All right, this question requires a bit of reading on your side. I’ll try to keep this short and simple.
I have a tree (not a binary tree, just a tree) with data associated to each node (binary data, I don’t know what they are AND I don’t know how long they are)
Each node of the tree also has an index which isn’t related to how it appears in the tree, to make it short it could be like that:

The index number represents the order the user WANTS the tree to be navigated and cannot be duplicated.
I need to store this structure in a file on the disk.
My problem is: how to design a flexible disk storing format that can make loading and working on the tree as easy as possible.
In fact the user should be allowed to
- Create a child block to an element (and this should be easy enough, it’s sufficient to add data to the file paying attention to avoiding duplicated indices)
- Delete a child (I should prompt the user “do you want to delete all this node’s children as well? or should I add its children to its parent?”).
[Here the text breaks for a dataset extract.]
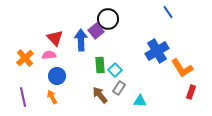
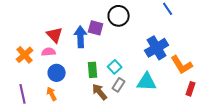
black circle: (108, 19) -> (119, 16), moved
purple square: (96, 31) -> (96, 28), turned -35
green rectangle: (100, 65) -> (93, 70), moved
cyan triangle: (140, 101) -> (147, 82), moved, size x1.5

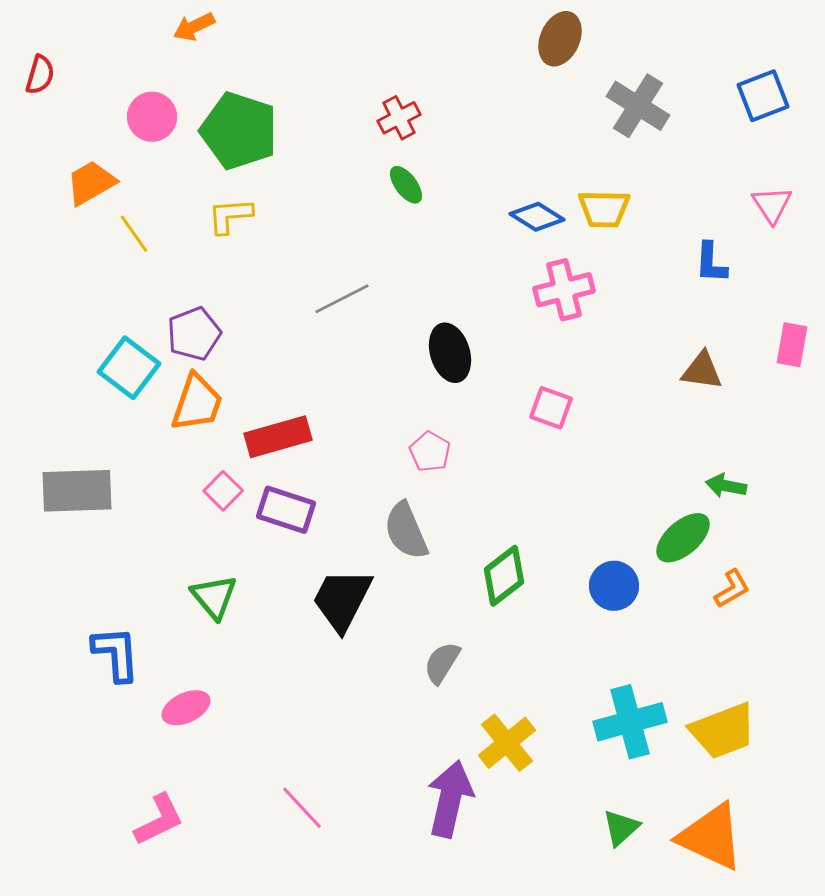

The tricky part about this is that deleting a node could also free up an index, and I can’t let the user use that index again when adding another node (or the order he set could be messed up), I need to update the entire tree!
- Swap an index with another one
I’m using C++ and Qt and by now I thought of a lot of structures with a lot of fields like this one
struct dataToBeStoredInTheFile
{
long data_size;
byte *data; //... the data here
int index;
int number_of_children;
int *children_indices; // ... array of integers
}
this has the advantage to identify each node with its respective index, but it’s highly slow when swapping indices between two nodes or deleting a node and updating each other node’s index because you have to traverse all the nodes and all their “children_indices” arrays.
Would using something like an “hash” to identify each node be more flexible?
Should I use two indices, one for the position in the tree and one for the user’s index? If you have any better idea to store the data, you’re welcome
I would suggest using something like boost.serialization, then you don’t have to worry about the actual format when save on disk, and can concentrate on effective in-memory solution.
Edit: Re-reading your question I see you are using Qt, in that case it should have it’s own serialization framework that you can use.